The writer is editor of The Dig and will soon join the faculty of the Wharton School at the University of Pennsylvania as a lecturer in financial accounting
When Warren Buffett inevitably leaves his post after more than 50 years at the helm of Berkshire Hathaway, no one else will be able to run the company as successfully as he has. The behemoth conglomerate should be broken up.
No doubt shareholders will be giddy to be back in person at Berkshire’s annual meeting, dubbed a “carnival of capitalism”, on Saturday after a 24 per cent share-price rise over the past year and a revival of Buffett’s dealmaking.
Buffett in March and April made three new blockbuster deals after a relative drought. He plunked down $12bn of his cash stash for closely-held insurance company Alleghany, raised his stake in Occidental Petroleum to 14.6 per cent with a $7.5bn investment, and purchased 11 per cent of computer and printer maker HP for $4.2bn.
But questions remain over Berkshire’s future, not just Buffett’s. At 91, he still combines the roles of chair and chief executive despite concerns among some shareholders, including Calpers, over the joint position. Only early this year, Buffett was complaining once more that he could not find anything cheap to buy.
Berkshire had been doing what every cash-rich company that has run out of good ideas does — buying back its own shares. According to his letter to shareholders, Buffett has spent $51.7bn in the past two years repurchasing 9 per cent of Berkshire’s outstanding shares. He repurchased $1.2bn more in the first two months of 2022.
Buffett may have been feeling stung after having to admit he overpaid for his last two big acquisitions and in effect financed someone to take his newspaper group off his hands.
Precision Castparts, acquired in 2016, sustained billions in writedowns in 2020. Kraft Heinz passed down billions in writedowns of its iconic brands to Berkshire in 2018 and 2019 based on its 26.8 per cent ownership stake. Berkshire Hathaway suddenly sold its newspaper group in 2020 to Lee Enterprises, which was already managing the operation. It sold the businesses for $140mn in cash but also became Lee’s sole lender, refinancing the company’s existing debt and lending it $576mn at a 9 per cent interest rate.

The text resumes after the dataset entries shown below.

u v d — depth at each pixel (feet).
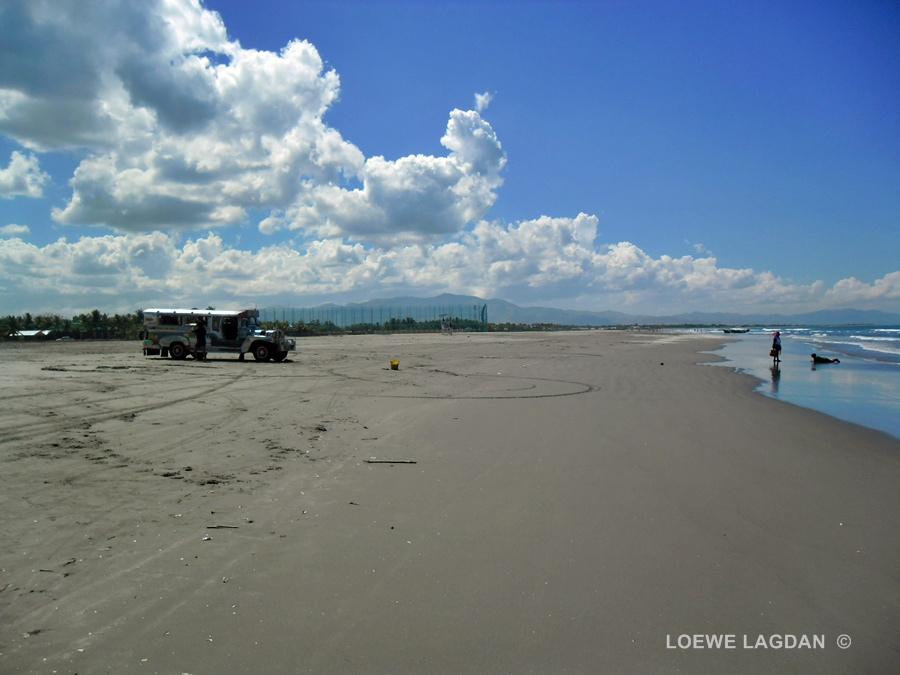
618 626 13.48
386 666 11.67
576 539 18.58
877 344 181.78
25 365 77.61
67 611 13.30
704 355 123.24
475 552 17.40
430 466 27.25
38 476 23.31
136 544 17.15
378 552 17.21
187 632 12.64
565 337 258.78
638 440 33.86
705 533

If an investor such as Buffett stumbles in deploying Berkshire’s war chest, what are the prospects for a successor? Even Berkshire’s annual report discloses as a risk factor that it is “dependent on a few key people for our major investment and capital allocation decisions”. Yet the company was quiet about succession until May last year. It emerged then that 59-year-old Greg Abel, vice-chair of non-insurance operations, would step up in an emergency.
Were that to happen, it should be the catalyst for a broader shake-up. Abel shares responsibility for running Berkshire under Buffett with 70-year-old Ajit Jain, vice-chair of insurance operations. Jain and Abel should break Berkshire more explicitly into at least two independent parts — insurance and its investment portfolio in one vehicle and the operating companies in another.
Abel runs a dog’s breakfast of operating companies that deliver operating income that pales in comparison to the gains of Berkshire’s $350.7bn of equity investments. The emphasis in the press and in the company’s filings is on the investment portfolio.
A split would allow greater investor scrutiny of the operating companies at the very least. Berkshire’s disclosures are inconsistent about the largest subsidiaries and nonexistent about the rest, despite the relative size of some of the companies. An independent Burlington Northern Santa Fe railroad, with revenues of $22.5bn in 2021, would rank 129th by size in the Fortune 500.
Gains from investing Berkshire’s insurance “float”— cash from customer premiums Berkshire invests but does not own — subsidise Buffett’s bets. But a reckoning for that structure is inevitable. A split into two arms under Jain and Abel is a start. Selling off companies that can thrive on their own comes next. Buffett’s successors could even start a hedge fund to invest “float” gains and charge shareholders “2 and 20” management and performance fees so as to avoid the hassle of owning railroads and random manufacturers.
Berkshire Hathaway has been successful for so long because of Buffett‘s acumen. There is a “halo effect” for the conglomerate that others such as GE lost long ago. Shareholders, regulators and the majority of the media give Buffett the benefit of the doubt and forgive screw-ups. I doubt any successor can repeat that.